Exercise text
Content starts

Todd VanDerWerff: It’s appropriate that an episode called “Rififi” would be as interested in process as it is. We watch Philip investigate Elizabeth, then leave a dead-drop message for Oleg (we don’t learn about the contents, though presumably it has something to do with what Elizabeth has been up to). We watch Elizabeth slowly cultivate a new source (a congressional intern — she’s getting ideas from Paige). We even get a lengthy explanation of how the FBI has caught on to an illegal in Chicago, courtesy of Aderholt, who turns out to be the greatest investigator in the history of the bureau.
But that focus on procedure and process, on the way the job gets done and not always the job itself, is paired with a somber portrayal of the continued fraying of the Jennings family unit — with the briefest of hopes at the end for renewal. Elizabeth is called away to Chicago to try to extract the illegal the FBI is surveilling, but it’s over Thanksgiving. (Philip’s covering for her at Stan’s celebration isn’t especially convincing, but it gets the job done.)
And it being Thanksgiving and all, both Philip and Elizabeth can feel the absence of each other, or — maybe more accurately — of the marriage they once had that has been washed away of late.
This is fascinating because Thanksgiving is an American invention of a holiday. There are a few other countries that celebrate it, but it’s not like Christmas or Halloween, where there are traditions throughout the world. No, Thanksgiving has always been, on some level, a salute to American overabundance, a holiday celebrating all “we” have, while chuckling over how little “they” have.

Content ends

Required work
[a] Restate word for word the part of the “Rififi” review that begins at the words "Todd VanDerWerff: It’s" and stops after "of the bureau.".
[b] Which holidays does the “Rififi” review name? List every one.
[c] Please extend the “Rififi” review, picking up right after its final sentence.

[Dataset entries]

Content starts

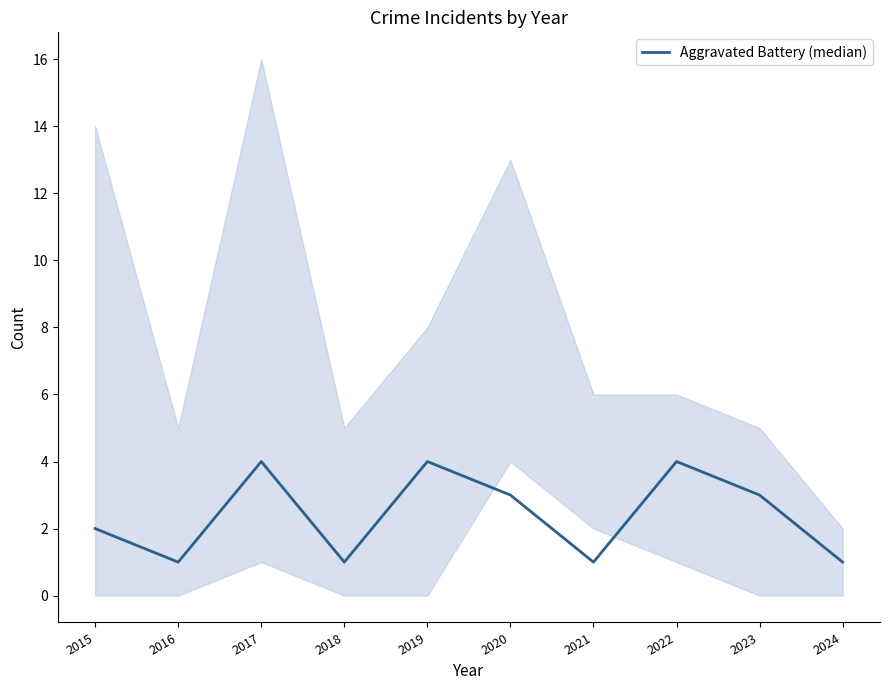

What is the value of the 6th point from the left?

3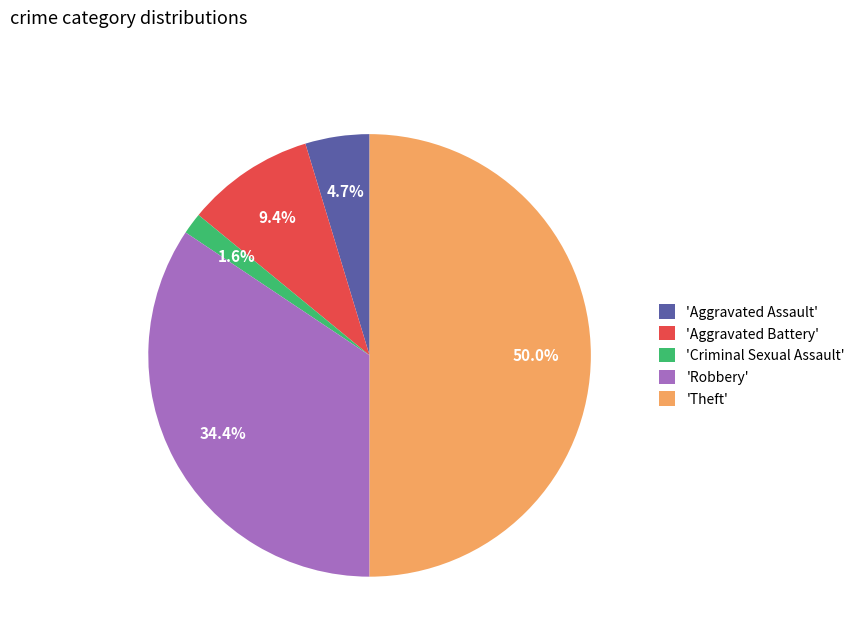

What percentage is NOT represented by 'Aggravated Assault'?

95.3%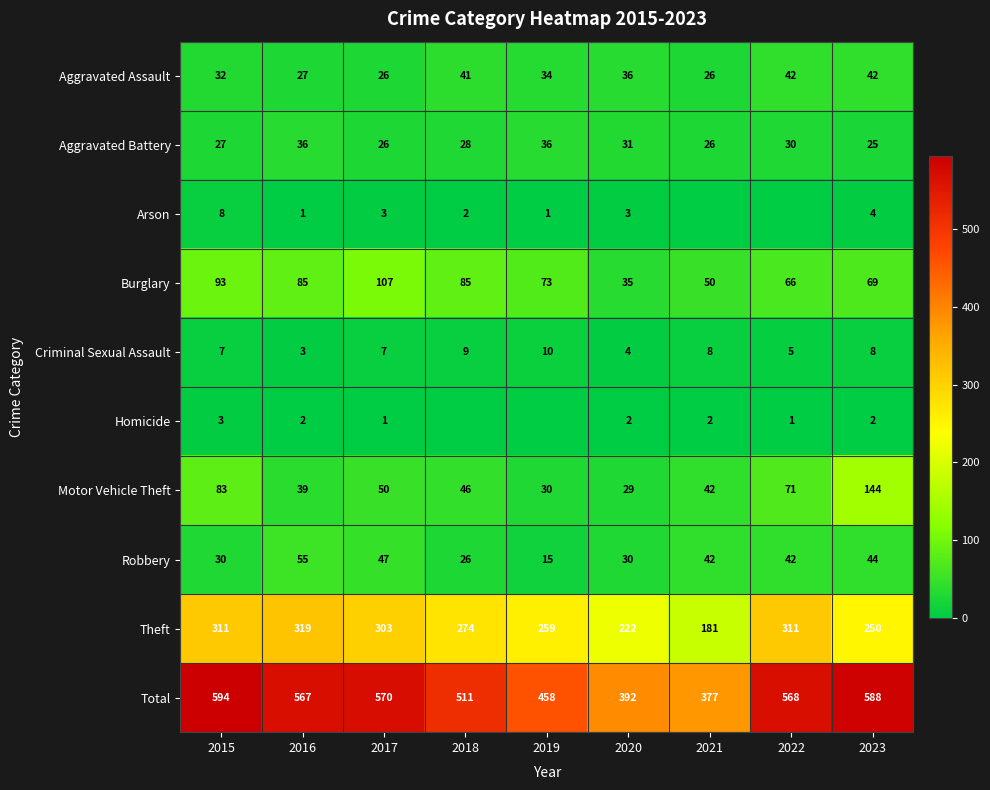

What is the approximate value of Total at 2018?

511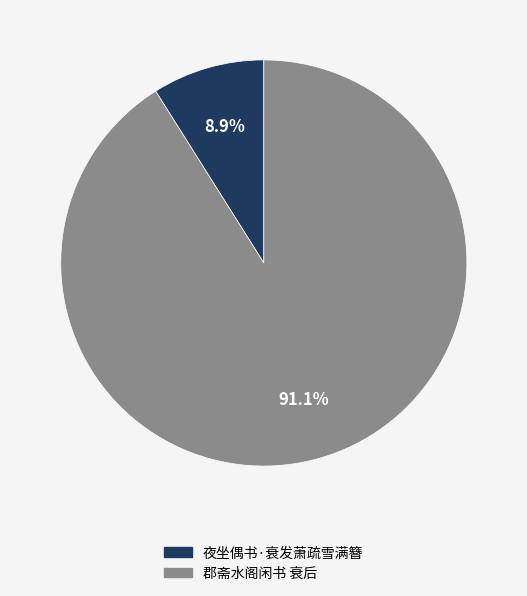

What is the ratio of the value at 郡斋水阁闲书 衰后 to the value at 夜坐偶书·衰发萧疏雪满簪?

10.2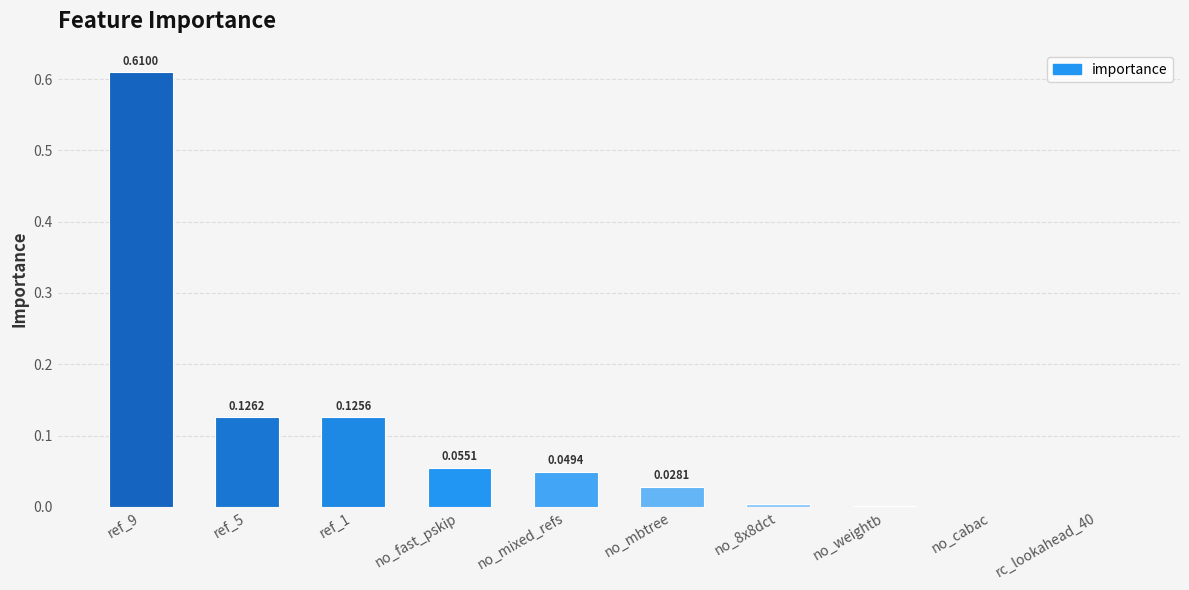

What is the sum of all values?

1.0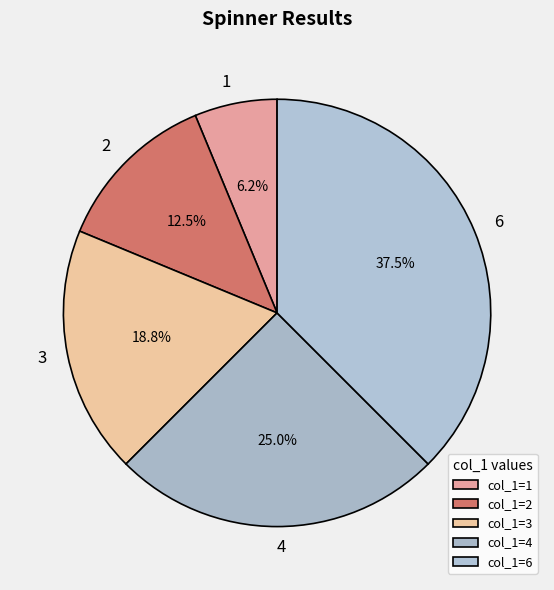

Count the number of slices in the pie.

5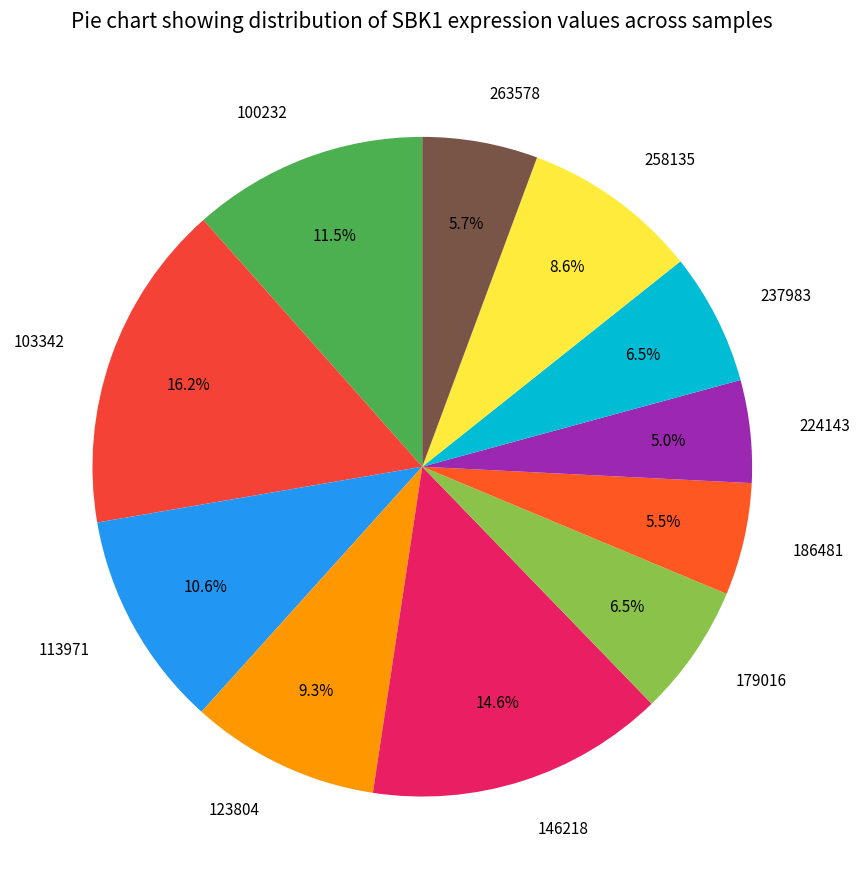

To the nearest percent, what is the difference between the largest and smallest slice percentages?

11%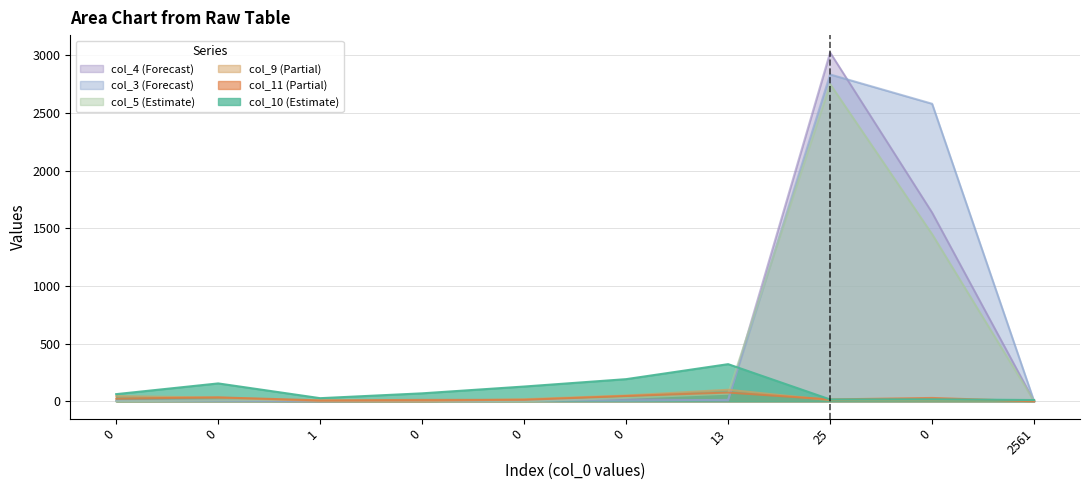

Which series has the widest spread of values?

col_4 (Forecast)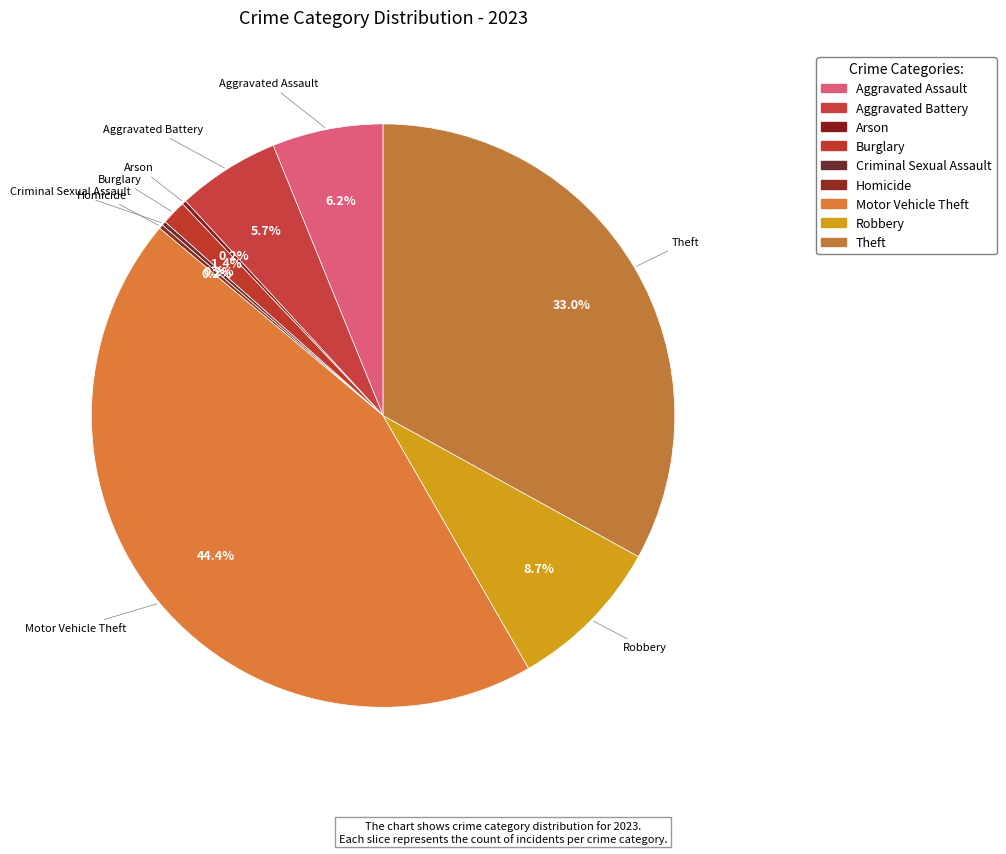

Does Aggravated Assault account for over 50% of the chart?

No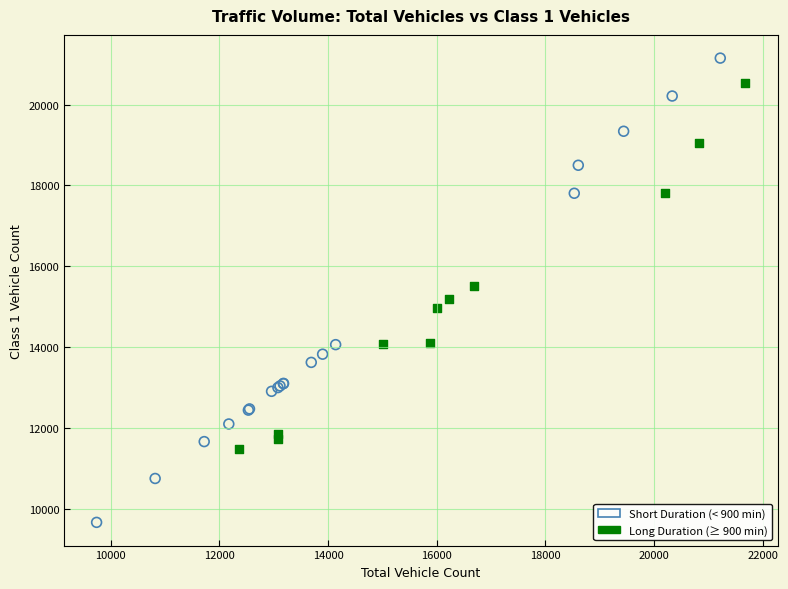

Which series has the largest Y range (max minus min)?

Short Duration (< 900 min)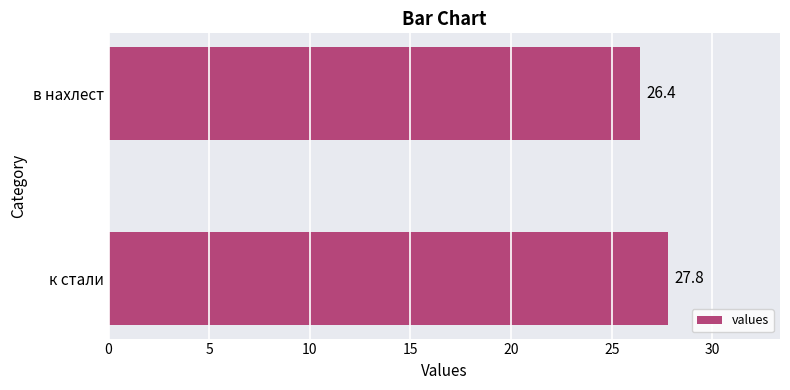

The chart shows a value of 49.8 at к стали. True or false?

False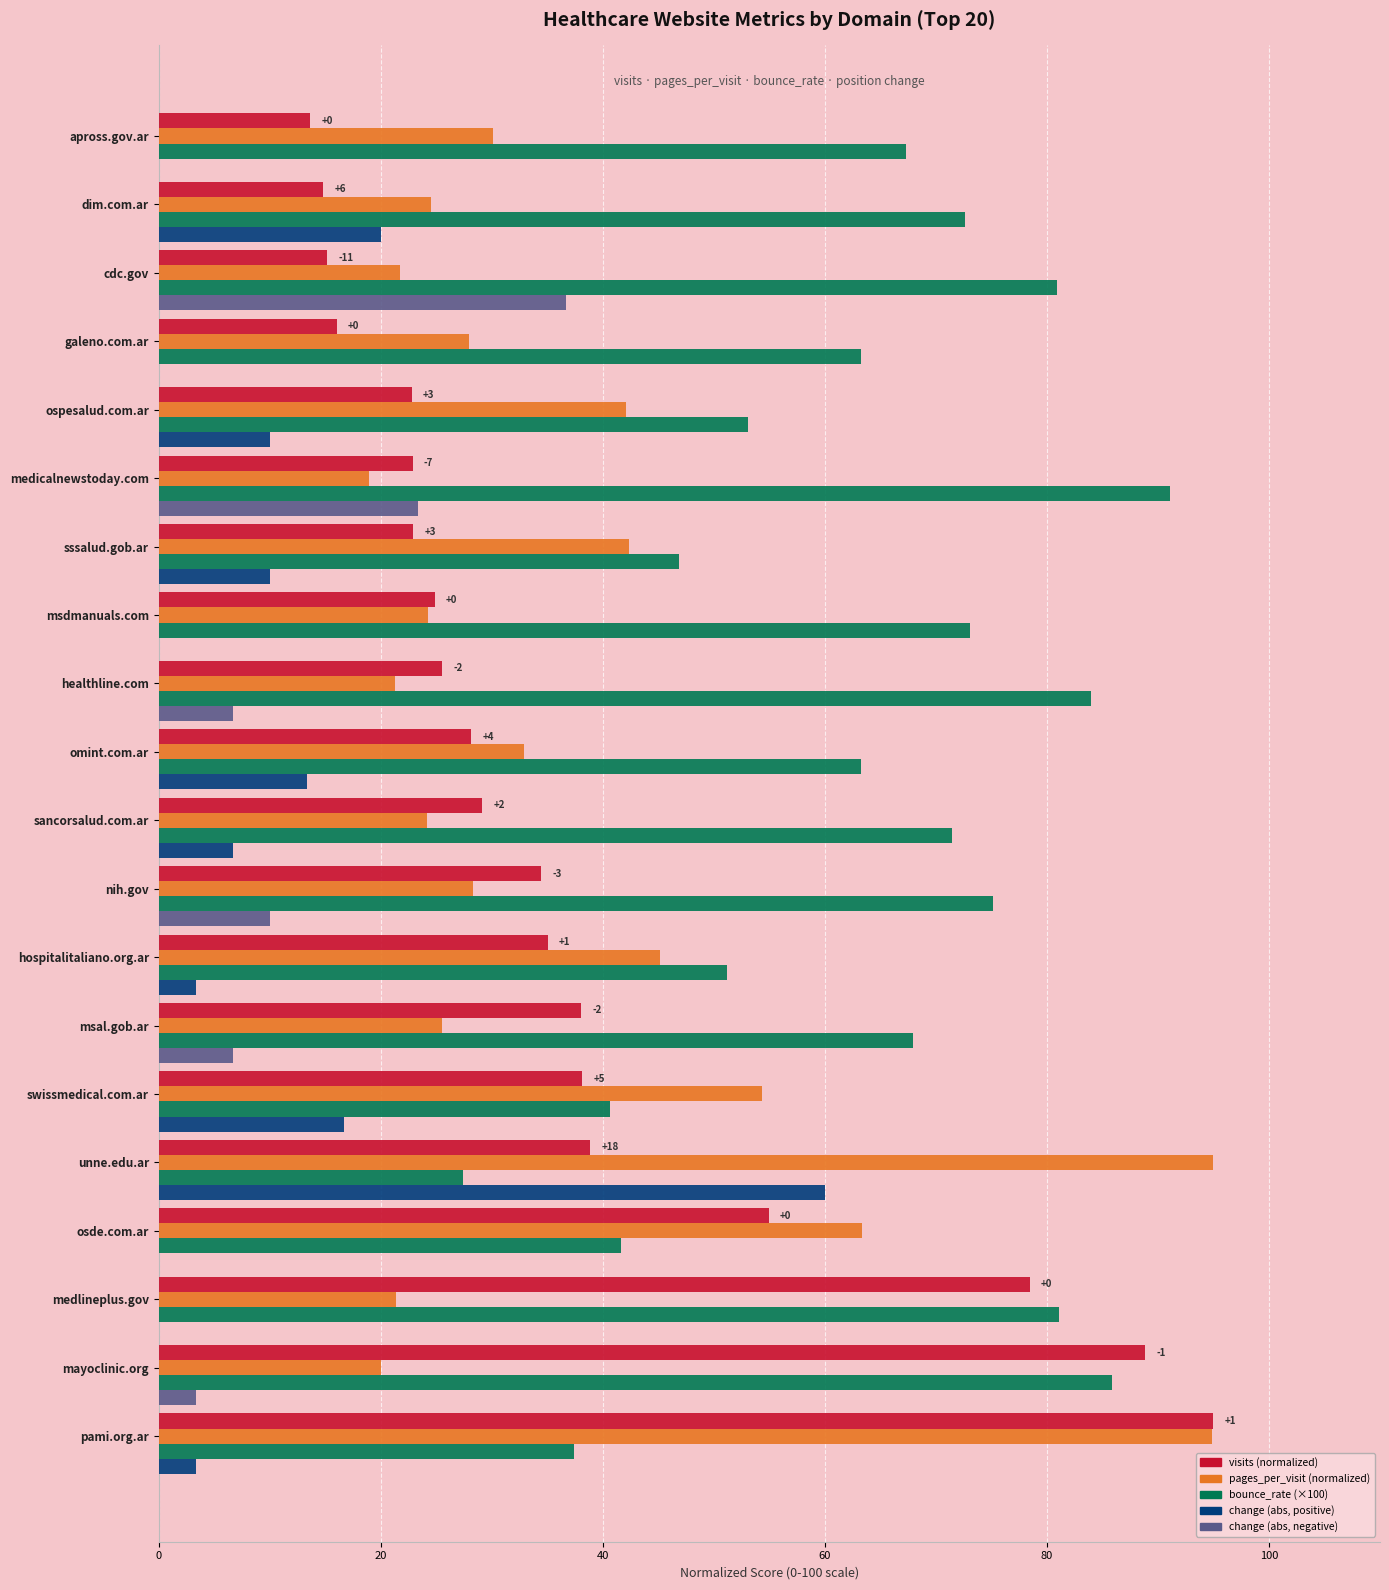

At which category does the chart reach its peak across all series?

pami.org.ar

Content ends

Responses to the exercise
[a]
Todd VanDerWerff: It’s appropriate that an episode called “Rififi” would be as interested in process as it is. We watch Philip investigate Elizabeth, then leave a dead-drop message for Oleg (we don’t learn about the contents, though presumably it has something to do with what Elizabeth has been up to). We watch Elizabeth slowly cultivate a new source (a congressional intern — she’s getting ideas from Paige). We even get a lengthy explanation of how the FBI has caught on to an illegal in Chicago, courtesy of Aderholt, who turns out to be the greatest investigator in the history of the bureau.

[b] Thanksgiving, Christmas, Halloween

[c]
Stan brings this to a fine point with his Thanksgiving toast in honor of the American way, which Matthew Rhys and Holly Taylor’s facial expressions make one of the funniest scenes in the show’s history, but this idea of American overabundance (and its less talked-about but inevitable opposite) has been knitted throughout the season. What does history look like when you don’t think you’re the hero? What does it look like when you stop believing in heroes and villains at all?
“Rififi” is a bit of a time-marking episode, getting various pieces in place for the final push, but it does conclude with the season’s most momentous act: Philip agreeing to join Elizabeth to help her in Chicago, but only after he begs her to come home. The personal is the political, and vice versa, and at this late date, there’s no way to extricate them from each other.
But let’s talk about the most important thing in this episode: Keidrich Sellati got to say, “Previously, on The Americans”!!!
What the movie Rififi has to do with the episode “Rififi”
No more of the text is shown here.